Chinese Businessman Buys Australian PM’s WeChat Account Because It ‘Has A Lot of Followers’

Australian politicians are crying foreign interference. The account’s new owner claims he doesn’t even know who Scott Morrison is.
Gavin Butler
Melbourne, AU
scott morrison wec
The move has been met with condemnation from members of the Australian government, several of whom are now calling for a boycott of WeChat. Photo by Lukas Coch - Pool/Getty Images (L) and Budrul Chukrut/SOPA Images/LightRocket via Getty Images (R)

Several members of Australia’s federal government have vowed to boycott the Chinese social media platform WeChat after a Chinese company seized and renamed Prime Minister Scott Morrison’s account.

Morrison’s profile, which boasts about 75,000 followers, was taken over and rebranded as “Australian-Chinese New Life” earlier this month. Its new description: “Providing living in Australia information for the Chinese community.”


“Thank you for your continued interest in our WeChat public account,” reads a post on the account. “Scott Morrison, the WeChat public account you previously followed, has moved all its operations and functions to this WeChat public account.”

The move has been met with condemnation from members of Australia’s coalition government, several of whom have accused the Chinese government of foreign interference in Australia’s domestic politics just months out from a federal election. 

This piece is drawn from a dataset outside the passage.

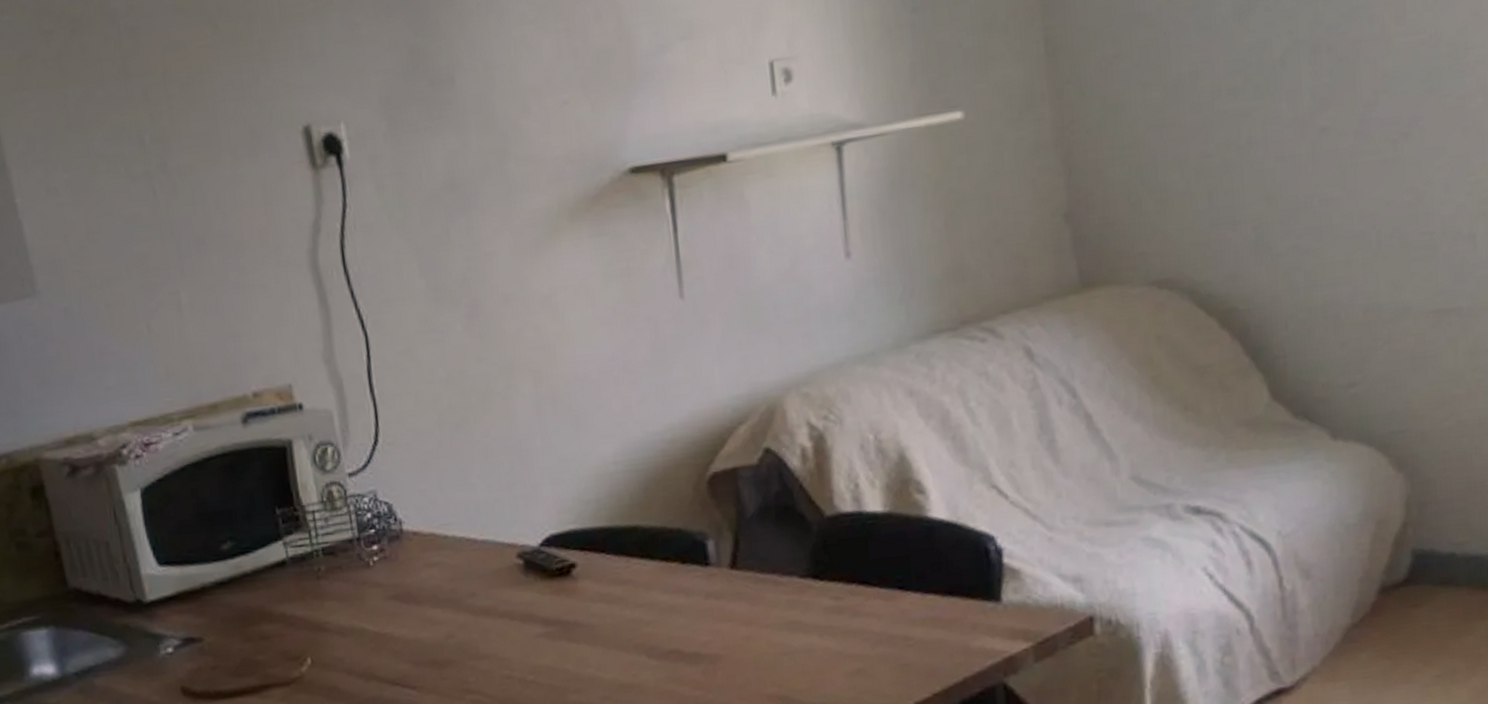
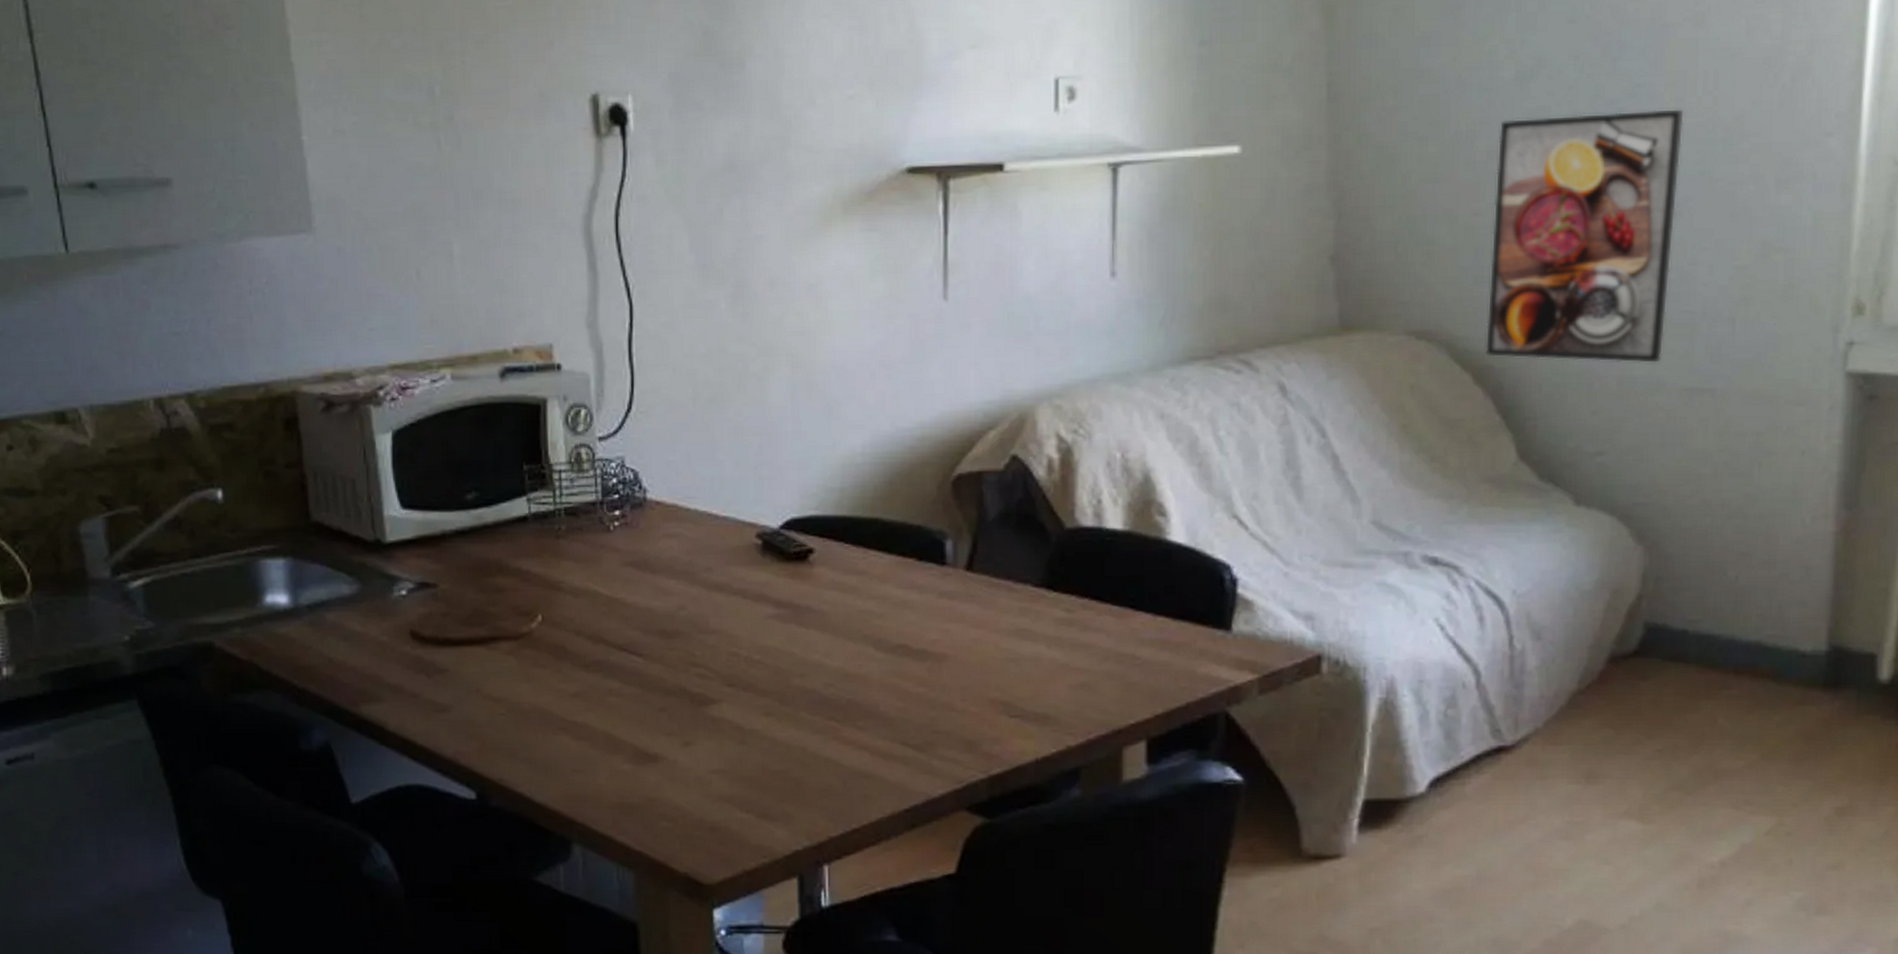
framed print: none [1221,27,1407,299] -> present [1485,109,1684,363]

“In an election year especially, this sort of interference in our political processes is unacceptable, and this matter should be taken extremely seriously by all Australian politicians,” Chinese-Australian MP Gladys Liu said in a statement on Monday. “Because of these concerns, I will no longer be using my official or personal WeChat accounts to communicate until the platform explains itself.”

The man who bought the account, however, has denied that the takeover was in any way politically motivated.

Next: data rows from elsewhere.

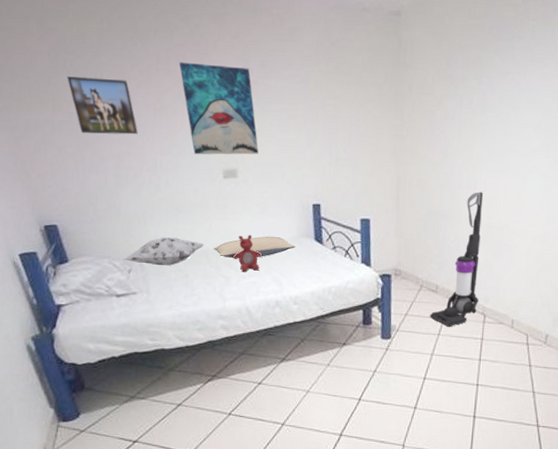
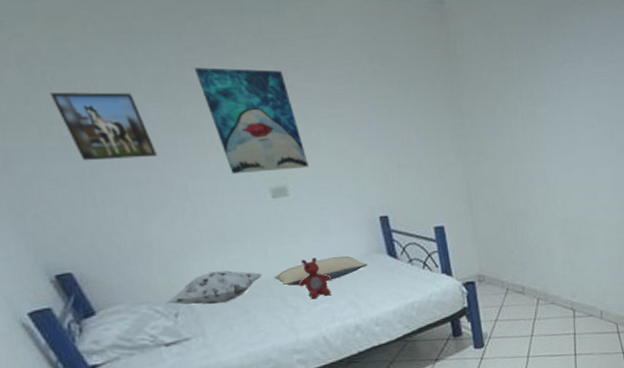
vacuum cleaner: present [429,191,484,327] -> none [520,186,567,327]

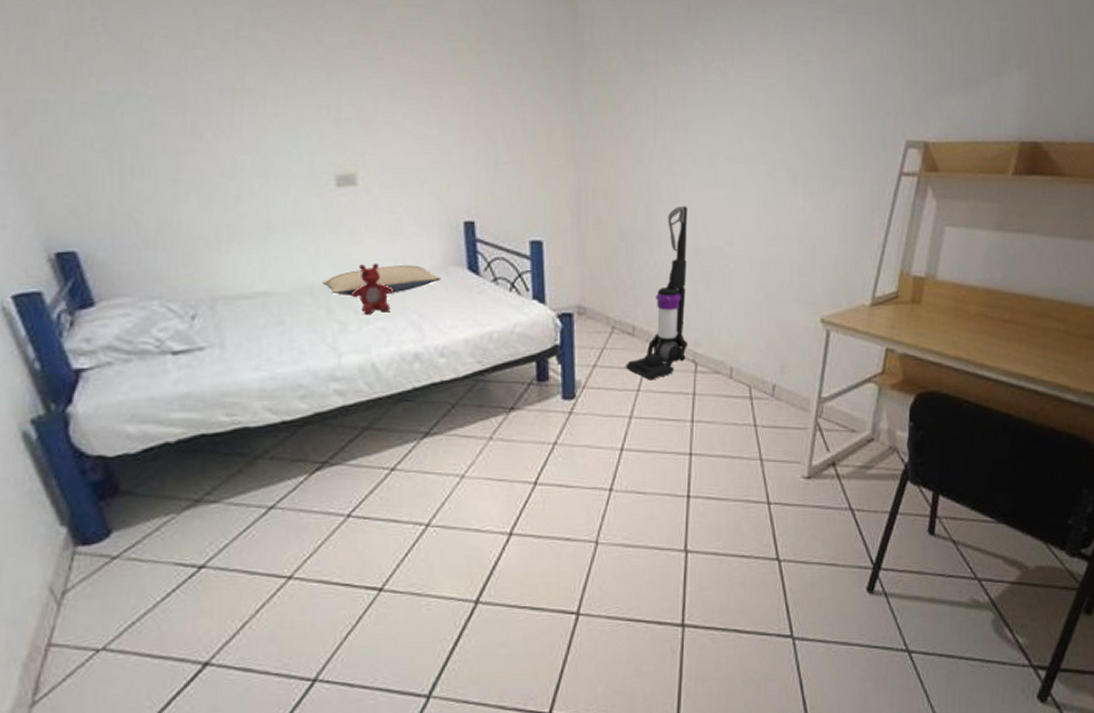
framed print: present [49,92,157,161] -> none [95,40,207,125]
decorative pillow: present [166,271,262,305] -> none [184,268,308,308]
wall art: present [194,67,309,174] -> none [269,28,387,155]
vacuum cleaner: none [520,186,567,327] -> present [625,206,689,380]

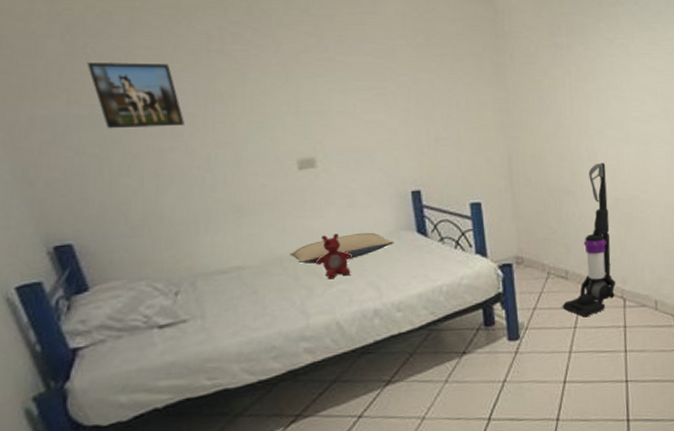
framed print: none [95,40,207,125] -> present [87,63,184,129]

“I don't even know who [Scott] Morrison is,” Huang Aipeng, the chief executive of Fuzhou 985 Information Technology, told the ABC this month. “I saw the account has a lot of followers, so we bought it.”

Huang acquired the account from its original owner – a Chinese national from Fuzhou registered only as Mr Ji – in November for an undisclosed price. He is refusing to hand the account back to the Prime Minister's Office, noting that the transfer of ownership was approved by WeChat, and is planning to delete all the content previously posted by Morrison.


It’s worth noting that the very reason Morrison was able to have a profile on WeChat, which does not allow foreign nationals to operate public accounts, was because his office set it up through a Chinese agency using a Chinese national – Mr Ji – as the account operator. The account, opened in January 2019, was registered in Mr Ji’s name while being used to deliver political messaging to Chinese Australian voters.

WeChat is owned by Tencent, one of China’s largest tech companies. A spokesman told the ABC there had been no hack of the Prime Minister's account and “based on our information, this appears to be a dispute over account ownership.”

“The account in question was originally registered by a PRC [People’s Republic of China] individual and was subsequently transferred to its current operator, a technology services company,” they said. “[This] will be handled in accordance with our platform rules.”

While it is against the platform rules for foreign nationals to open and operate WeChat accounts, selling accounts is also forbidden – despite being a relatively common practice in China.

Opposition leader Anthony Albanese’s WeChat account remains active and undisrupted. Albanese said he would seek to meet with Morrison to discuss any national security implications of WeChat tampering with the PM’s account.